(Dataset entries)
========

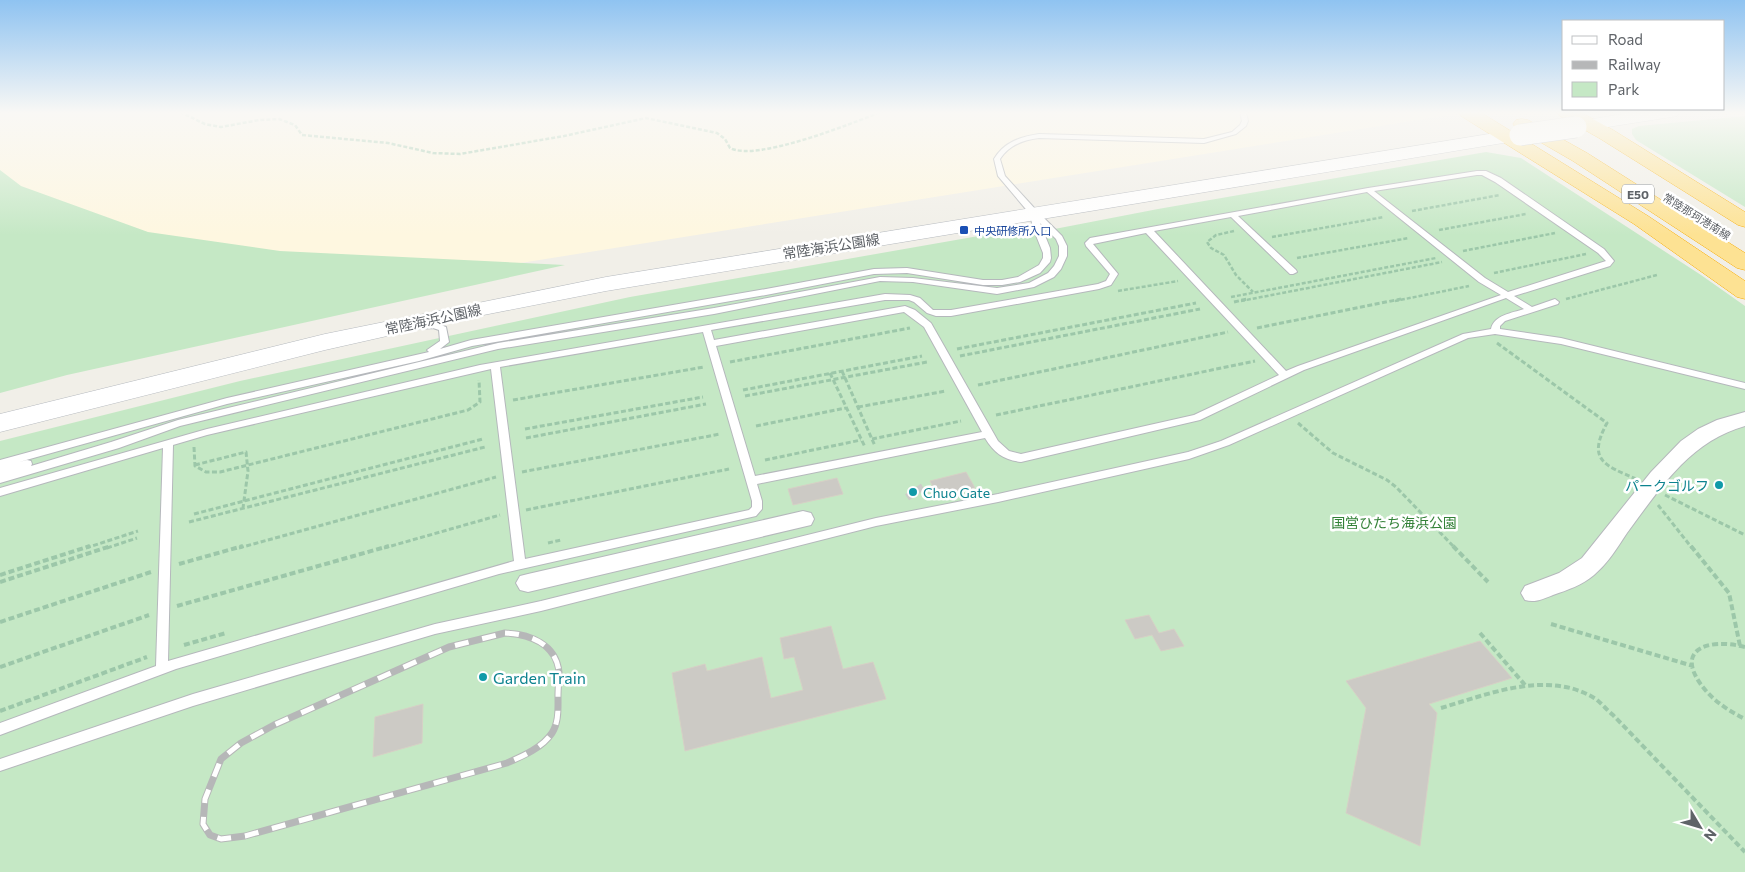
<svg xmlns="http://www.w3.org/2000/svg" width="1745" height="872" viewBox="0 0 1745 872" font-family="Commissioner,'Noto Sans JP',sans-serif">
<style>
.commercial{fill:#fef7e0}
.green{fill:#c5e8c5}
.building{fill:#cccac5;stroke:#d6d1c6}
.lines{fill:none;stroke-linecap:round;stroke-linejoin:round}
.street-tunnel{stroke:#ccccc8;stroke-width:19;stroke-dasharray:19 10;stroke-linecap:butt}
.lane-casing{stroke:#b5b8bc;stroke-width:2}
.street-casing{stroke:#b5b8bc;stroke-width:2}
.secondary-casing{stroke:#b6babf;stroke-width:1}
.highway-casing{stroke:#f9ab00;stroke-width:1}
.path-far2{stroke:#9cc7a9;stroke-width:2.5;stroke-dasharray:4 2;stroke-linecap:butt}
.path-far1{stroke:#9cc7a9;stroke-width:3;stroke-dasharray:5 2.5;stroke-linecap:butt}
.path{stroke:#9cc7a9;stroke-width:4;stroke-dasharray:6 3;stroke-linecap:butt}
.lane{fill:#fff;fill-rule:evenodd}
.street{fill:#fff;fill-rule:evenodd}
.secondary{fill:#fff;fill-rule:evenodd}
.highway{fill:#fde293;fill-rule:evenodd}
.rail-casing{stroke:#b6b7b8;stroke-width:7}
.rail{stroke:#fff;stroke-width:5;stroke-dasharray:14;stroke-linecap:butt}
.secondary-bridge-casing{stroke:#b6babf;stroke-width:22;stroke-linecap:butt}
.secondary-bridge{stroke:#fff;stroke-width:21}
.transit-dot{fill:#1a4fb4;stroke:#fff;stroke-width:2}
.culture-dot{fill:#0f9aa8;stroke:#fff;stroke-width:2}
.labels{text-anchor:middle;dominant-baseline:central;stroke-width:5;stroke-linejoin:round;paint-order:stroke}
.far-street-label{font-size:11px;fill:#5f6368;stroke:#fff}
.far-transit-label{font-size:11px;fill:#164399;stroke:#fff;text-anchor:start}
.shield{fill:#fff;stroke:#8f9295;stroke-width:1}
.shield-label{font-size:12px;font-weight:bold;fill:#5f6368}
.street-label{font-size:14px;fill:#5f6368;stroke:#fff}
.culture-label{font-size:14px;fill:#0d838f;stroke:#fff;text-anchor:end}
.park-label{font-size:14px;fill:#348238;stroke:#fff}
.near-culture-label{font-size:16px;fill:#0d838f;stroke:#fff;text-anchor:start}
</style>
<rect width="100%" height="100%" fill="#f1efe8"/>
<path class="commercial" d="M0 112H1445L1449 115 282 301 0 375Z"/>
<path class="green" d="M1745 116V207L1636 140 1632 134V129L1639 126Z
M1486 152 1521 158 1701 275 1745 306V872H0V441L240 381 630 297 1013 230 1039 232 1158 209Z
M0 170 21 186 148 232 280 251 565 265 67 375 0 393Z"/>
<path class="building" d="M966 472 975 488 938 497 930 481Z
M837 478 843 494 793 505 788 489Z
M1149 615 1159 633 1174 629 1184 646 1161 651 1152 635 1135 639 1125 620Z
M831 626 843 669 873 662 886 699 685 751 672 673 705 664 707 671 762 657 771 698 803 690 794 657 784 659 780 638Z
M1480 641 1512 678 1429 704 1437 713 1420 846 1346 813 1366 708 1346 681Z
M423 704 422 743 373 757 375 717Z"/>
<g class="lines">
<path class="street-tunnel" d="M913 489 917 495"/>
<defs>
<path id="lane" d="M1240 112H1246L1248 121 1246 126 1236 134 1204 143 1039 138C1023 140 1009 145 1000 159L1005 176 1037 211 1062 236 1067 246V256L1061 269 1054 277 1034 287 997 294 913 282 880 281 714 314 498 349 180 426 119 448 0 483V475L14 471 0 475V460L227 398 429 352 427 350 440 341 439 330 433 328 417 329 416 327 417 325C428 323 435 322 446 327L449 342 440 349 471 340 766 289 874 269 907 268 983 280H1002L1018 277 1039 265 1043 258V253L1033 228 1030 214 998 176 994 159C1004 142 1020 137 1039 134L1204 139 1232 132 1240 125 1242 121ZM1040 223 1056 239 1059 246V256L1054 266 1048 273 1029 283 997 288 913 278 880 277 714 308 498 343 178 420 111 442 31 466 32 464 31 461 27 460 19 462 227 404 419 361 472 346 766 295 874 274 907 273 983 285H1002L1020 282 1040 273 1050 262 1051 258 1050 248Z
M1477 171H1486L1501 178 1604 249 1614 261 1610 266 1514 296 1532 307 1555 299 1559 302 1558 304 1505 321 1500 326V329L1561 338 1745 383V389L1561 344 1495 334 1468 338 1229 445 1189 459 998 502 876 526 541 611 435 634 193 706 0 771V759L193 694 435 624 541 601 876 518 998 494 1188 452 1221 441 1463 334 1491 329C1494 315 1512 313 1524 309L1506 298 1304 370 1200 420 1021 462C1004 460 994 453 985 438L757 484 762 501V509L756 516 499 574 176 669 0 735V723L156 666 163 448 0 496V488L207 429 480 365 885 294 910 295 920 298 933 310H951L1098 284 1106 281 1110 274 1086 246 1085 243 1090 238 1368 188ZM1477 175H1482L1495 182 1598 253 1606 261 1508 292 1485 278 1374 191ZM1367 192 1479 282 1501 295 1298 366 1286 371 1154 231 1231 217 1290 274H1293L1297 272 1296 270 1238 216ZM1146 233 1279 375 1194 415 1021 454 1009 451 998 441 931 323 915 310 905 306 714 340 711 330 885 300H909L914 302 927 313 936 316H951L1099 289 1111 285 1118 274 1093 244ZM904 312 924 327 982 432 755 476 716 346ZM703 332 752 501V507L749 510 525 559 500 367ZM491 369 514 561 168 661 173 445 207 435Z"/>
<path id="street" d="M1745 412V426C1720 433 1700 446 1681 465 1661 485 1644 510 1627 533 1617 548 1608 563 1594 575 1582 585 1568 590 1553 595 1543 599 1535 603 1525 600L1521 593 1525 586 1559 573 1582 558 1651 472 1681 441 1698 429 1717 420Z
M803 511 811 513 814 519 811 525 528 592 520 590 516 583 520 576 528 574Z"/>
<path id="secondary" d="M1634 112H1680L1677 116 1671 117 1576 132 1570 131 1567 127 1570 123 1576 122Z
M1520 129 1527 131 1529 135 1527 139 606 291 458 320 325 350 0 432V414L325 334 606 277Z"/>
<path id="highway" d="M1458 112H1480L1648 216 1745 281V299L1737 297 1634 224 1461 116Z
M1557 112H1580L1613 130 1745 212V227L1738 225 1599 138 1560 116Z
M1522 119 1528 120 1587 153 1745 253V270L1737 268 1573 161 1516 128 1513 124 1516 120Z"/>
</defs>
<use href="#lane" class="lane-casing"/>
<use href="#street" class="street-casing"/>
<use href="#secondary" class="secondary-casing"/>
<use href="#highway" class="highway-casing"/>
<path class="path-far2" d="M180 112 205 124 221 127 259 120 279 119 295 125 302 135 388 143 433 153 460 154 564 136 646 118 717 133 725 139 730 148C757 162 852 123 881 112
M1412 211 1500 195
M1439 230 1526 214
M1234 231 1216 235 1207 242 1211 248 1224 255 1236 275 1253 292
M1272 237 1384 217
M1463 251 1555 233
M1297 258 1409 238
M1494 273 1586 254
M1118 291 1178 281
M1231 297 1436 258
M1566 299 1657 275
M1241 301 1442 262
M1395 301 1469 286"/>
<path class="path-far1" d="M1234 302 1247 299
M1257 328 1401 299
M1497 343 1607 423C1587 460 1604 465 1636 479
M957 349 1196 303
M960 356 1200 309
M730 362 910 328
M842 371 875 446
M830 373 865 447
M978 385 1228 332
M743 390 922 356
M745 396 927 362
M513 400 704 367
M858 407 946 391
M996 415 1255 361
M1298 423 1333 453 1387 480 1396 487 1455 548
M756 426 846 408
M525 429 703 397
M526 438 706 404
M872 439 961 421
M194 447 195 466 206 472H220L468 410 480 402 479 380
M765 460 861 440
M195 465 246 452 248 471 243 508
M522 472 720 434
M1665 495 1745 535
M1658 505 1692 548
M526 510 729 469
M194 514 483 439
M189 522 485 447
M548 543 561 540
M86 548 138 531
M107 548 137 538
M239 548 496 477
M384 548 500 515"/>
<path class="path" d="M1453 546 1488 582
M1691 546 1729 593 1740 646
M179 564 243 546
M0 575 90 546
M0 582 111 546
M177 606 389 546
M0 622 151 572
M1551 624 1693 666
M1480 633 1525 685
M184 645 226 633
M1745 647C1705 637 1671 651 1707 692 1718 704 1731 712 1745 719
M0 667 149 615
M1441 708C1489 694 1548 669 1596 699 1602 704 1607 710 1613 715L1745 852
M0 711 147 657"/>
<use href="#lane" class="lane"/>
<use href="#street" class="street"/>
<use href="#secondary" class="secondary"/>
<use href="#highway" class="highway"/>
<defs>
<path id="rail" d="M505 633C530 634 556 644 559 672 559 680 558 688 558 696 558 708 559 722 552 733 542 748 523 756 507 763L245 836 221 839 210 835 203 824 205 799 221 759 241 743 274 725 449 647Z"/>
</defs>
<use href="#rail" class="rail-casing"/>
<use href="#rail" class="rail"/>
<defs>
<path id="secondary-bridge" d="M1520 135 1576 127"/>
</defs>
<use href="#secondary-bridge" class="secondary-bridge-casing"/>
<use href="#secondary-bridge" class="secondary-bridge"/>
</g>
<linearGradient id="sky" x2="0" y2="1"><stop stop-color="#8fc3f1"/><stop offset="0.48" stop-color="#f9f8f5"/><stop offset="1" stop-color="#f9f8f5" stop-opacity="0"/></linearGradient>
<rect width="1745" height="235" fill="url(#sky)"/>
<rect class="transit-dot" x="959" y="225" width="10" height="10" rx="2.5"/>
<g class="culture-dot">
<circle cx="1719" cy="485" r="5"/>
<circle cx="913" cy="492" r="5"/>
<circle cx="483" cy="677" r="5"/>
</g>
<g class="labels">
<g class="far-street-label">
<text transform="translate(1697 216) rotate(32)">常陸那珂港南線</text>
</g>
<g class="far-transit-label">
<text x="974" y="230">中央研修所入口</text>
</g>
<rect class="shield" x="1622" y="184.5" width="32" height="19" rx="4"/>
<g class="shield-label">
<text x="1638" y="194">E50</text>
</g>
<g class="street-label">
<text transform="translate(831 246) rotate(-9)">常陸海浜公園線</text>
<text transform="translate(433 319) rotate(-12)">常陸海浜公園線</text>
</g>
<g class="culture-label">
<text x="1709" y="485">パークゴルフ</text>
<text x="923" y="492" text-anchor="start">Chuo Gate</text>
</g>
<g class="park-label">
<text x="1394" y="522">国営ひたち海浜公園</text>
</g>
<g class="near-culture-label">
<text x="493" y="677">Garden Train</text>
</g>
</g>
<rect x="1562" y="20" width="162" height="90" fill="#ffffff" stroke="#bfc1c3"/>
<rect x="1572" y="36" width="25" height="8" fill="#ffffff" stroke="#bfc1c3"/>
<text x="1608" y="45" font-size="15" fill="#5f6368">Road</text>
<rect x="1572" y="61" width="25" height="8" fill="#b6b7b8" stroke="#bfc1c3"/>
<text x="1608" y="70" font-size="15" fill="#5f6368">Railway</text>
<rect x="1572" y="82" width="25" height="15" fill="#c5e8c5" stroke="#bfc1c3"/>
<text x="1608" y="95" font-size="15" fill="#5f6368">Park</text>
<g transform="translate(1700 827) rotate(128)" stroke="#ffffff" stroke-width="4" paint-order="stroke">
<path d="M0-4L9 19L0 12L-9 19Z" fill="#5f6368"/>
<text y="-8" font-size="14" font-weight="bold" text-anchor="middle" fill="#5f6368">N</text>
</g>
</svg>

========

• [WHAT YOU ARE ASKED TO DO]:
Could you filter the entries above for lines holding the string "transform" and copy them?

• [RESPONSE]:
<text transform="translate(1697 216) rotate(32)">常陸那珂港南線</text>
<text transform="translate(831 246) rotate(-9)">常陸海浜公園線</text>
<text transform="translate(433 319) rotate(-12)">常陸海浜公園線</text>
<g transform="translate(1700 827) rotate(128)" stroke="#ffffff" stroke-width="4" paint-order="stroke">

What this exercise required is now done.